Distortion in the three-dimensional relation in laryngeal structures caused higher level of obstruction from expected in CGW case: When we forced CGW case to breathe similar flow as a healthy individual, effective area dropped up to 56 % in the subglottis and 65 % in the supraglottis. This phenomenon was actually met, but could not be explained in many studies before. Saarinen et al. investigated airflow dynamics with spirometry and body plethysmography after VF augmentation in unilateral VF paralysis [9]. They found that medialization caused a decrease in the peak inspiratory flow. However, Cormier et al. found improved maximal expiratory flow after intracordal Teflon injection [10]. Some other studies also reported some levels of change in spirometer parameters after vocal fold medialization, although patients rejected any level of dyspnea after surgery [11]. Therefore, these studies showed a change in the airflow due to VF paralysis or medialization, but were unable to relate this finding to the distortion in 3D laryngeal geometry.

The main shortcomings of our study are that our CFD models assumed rigid walls, and neglected the upper and lower airways. Clinical observations and experimental evidence indicate that the larynx and vocal folds may move actively during respiration [1, 2]. Therefore, we cannot estimate the influence of neuronal control during forced respiration and the effect of nasal and pharyngeal anatomy on airflow. In addition, retrospective nature of the study hinders us from estimating the possible influence of anthropometric variability of subjects on our calculations. Neck fat tissue distribution is related to body weight and height and has been shown to effect retroglossal and retropalatal airway volume [12]. However, normative data of laryngotracheal dimensions and shape are shown to be related to age (as being an adult or child) and sex [13]. We chose a CC from the same gender with CGW case, as we are studying in laryngeal conduit that has a cartilage skeleton. Body height and weight should have negligible effect on laryngeal conduit, if any.

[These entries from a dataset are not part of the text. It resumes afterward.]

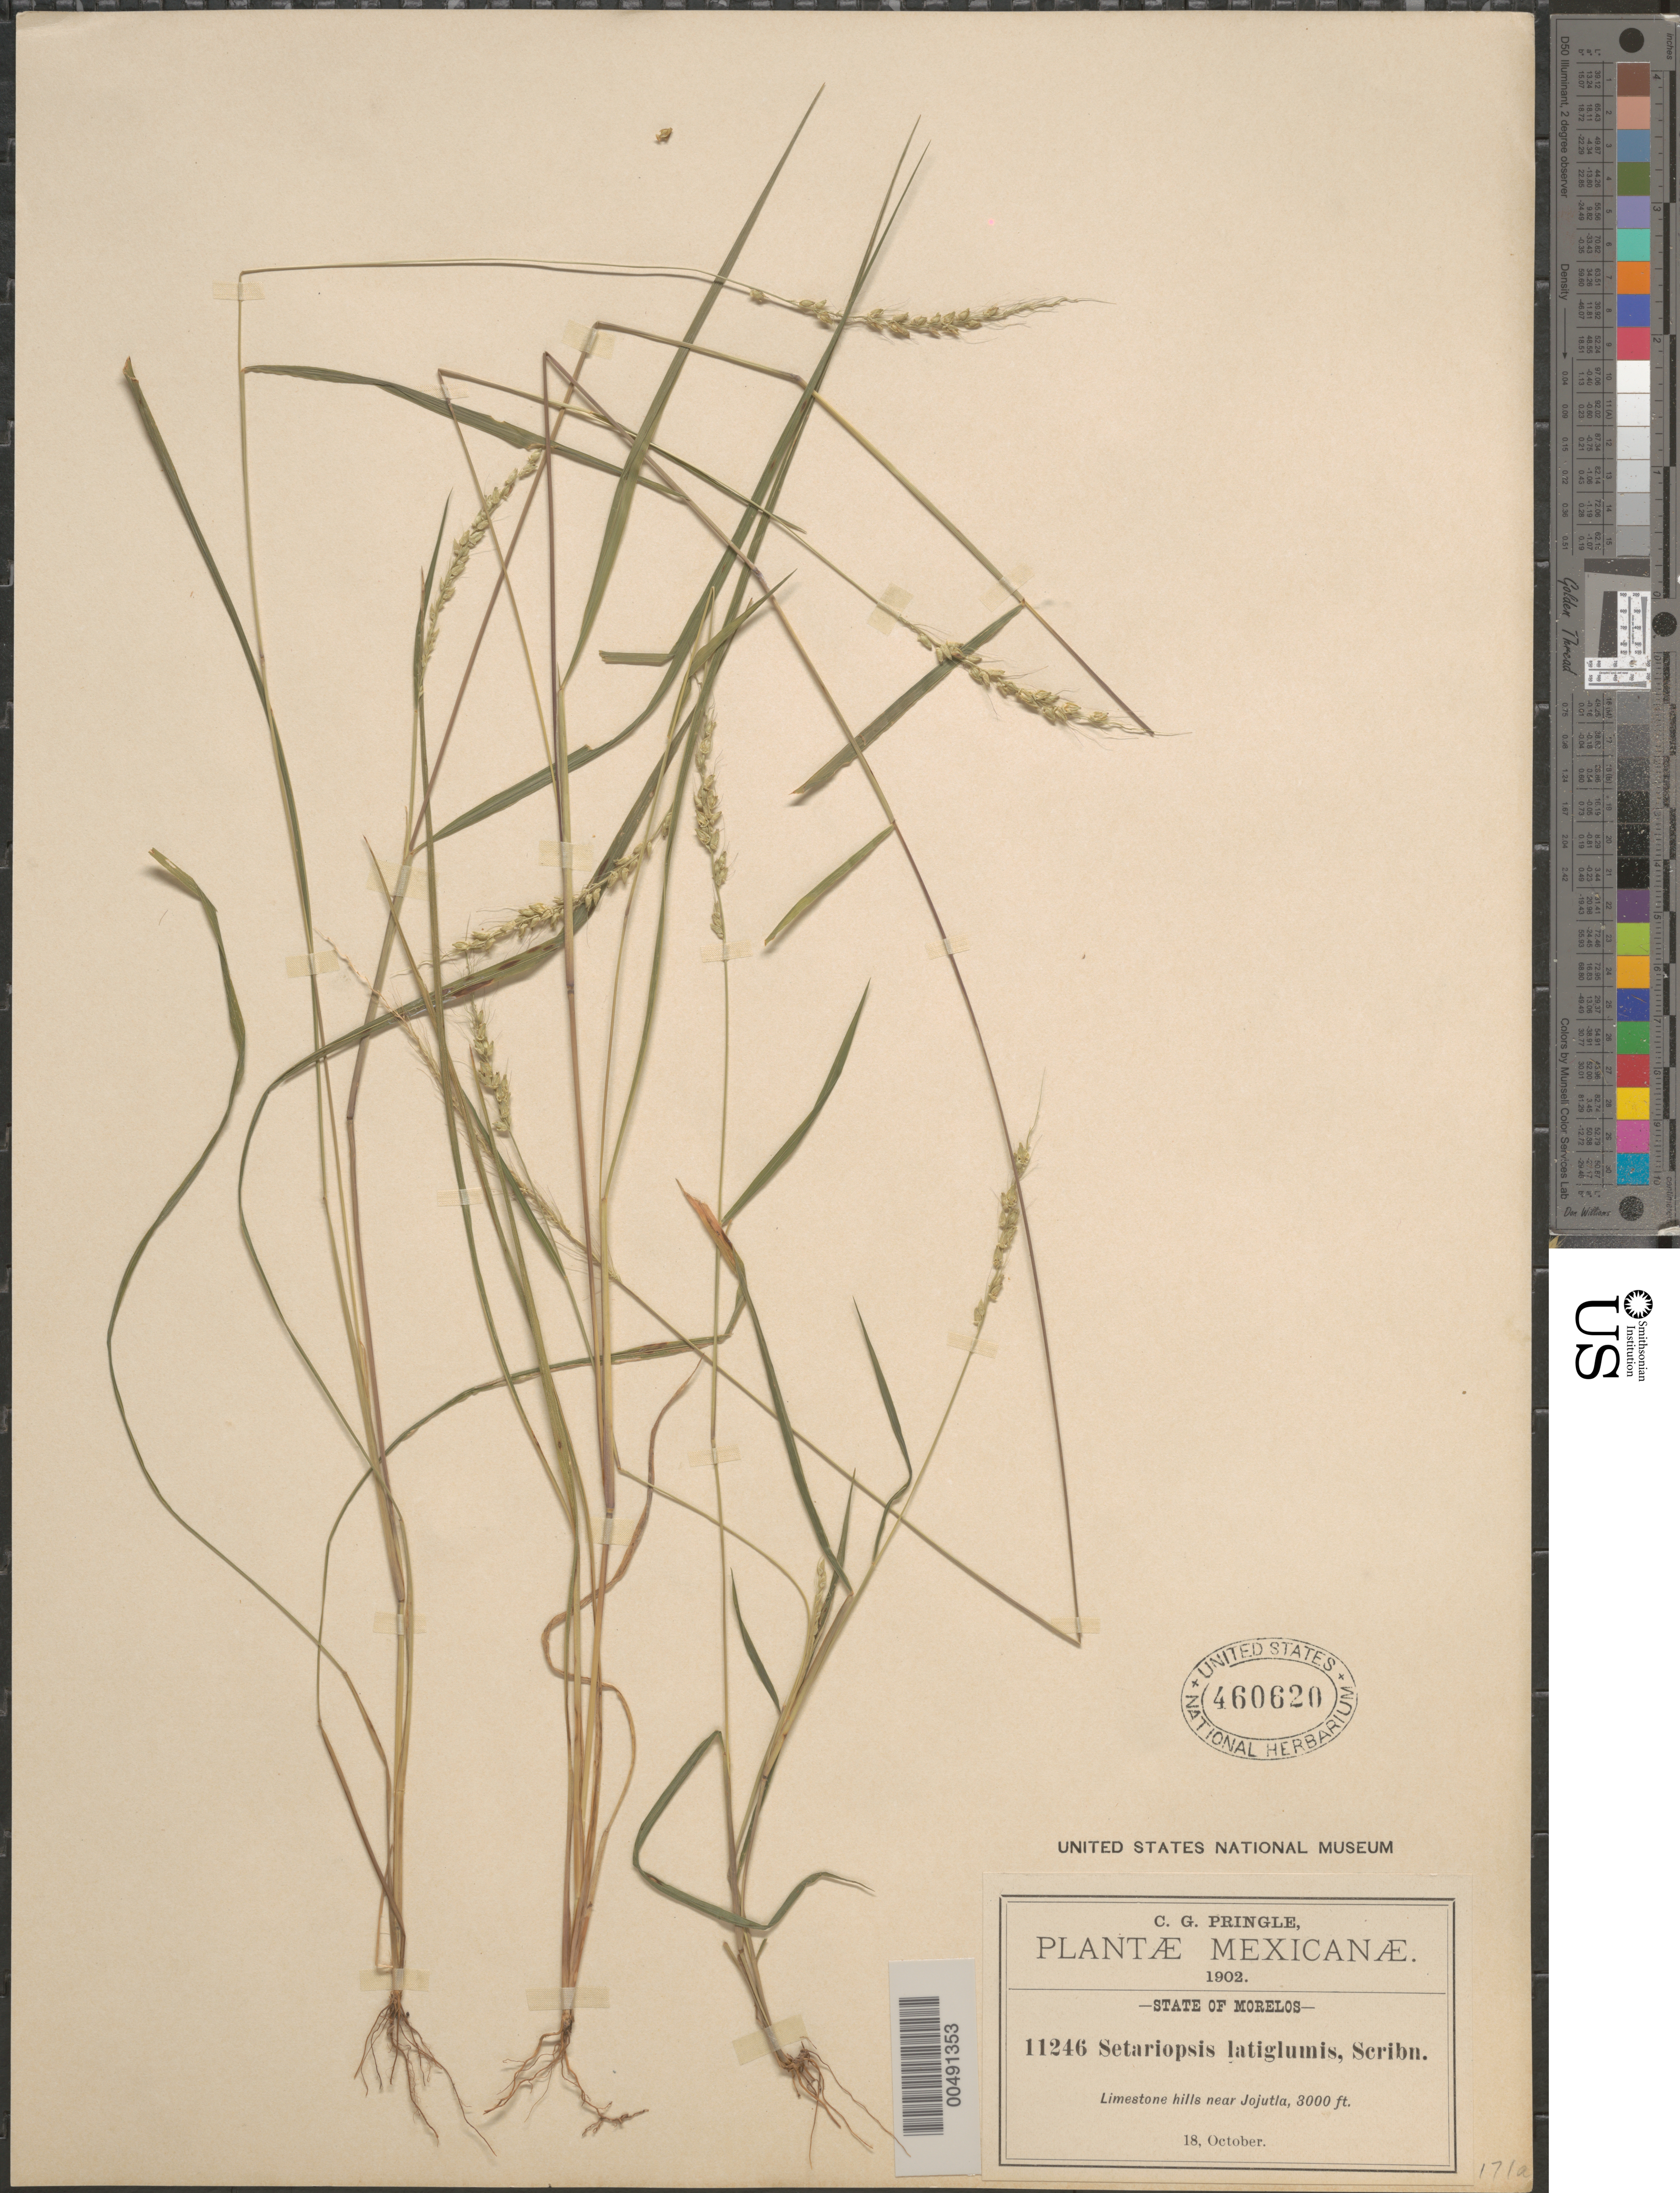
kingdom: Plantae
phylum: Tracheophyta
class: Liliopsida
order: Poales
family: Poaceae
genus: Setariopsis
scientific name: Setariopsis latiglumis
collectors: C. G. Pringle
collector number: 11246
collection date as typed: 18 Oct 1902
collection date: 1902-10-18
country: Mexico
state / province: Morelos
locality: Near Jojutla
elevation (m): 914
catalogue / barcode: US 460620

The results are derived using the laryngeal geometry of a single case and a control. CFD experiments can be quite time-consuming depending on the method of 3D model construction, mesh generation, grid number, time increment, and the processing capacity of the computer environment. We did not use commercial image-based engineering programs to build 3D models, which might decrease model generation time. Six cycles of time varying simulation of respiration, in a 133,920 node mesh, took around 12 h with a 32-core, 3.0-GHz CPU workstation. Specialization in fluid dynamics is required during mesh generation and parameter selections for CFD software. Therefore, further experience and development in computer and software technology with validation of results are required until routine utilization of CFD calculations in the evaluation of dyspneic patient and/or surgical design.

Conclusion

A key contribution of this study is the description of the physical properties of the larynx as an organ of respiration. The computerized model helps us to illustrate the events when a subject breathes forcefully, as when during spirometry. Furthermore, it brings forward the phenomenon that the effective cross-sectional area of the flow conduit may be diminished due to separation of flow from the boundary layer and resultant vortex structures. We hope that this study will provide a new perspective in understanding and treating glottic obstruction. Therefore, we encourage researchers, including ourselves, to utilize and improve CFD models for providing better healthcare to patients with dyspnea.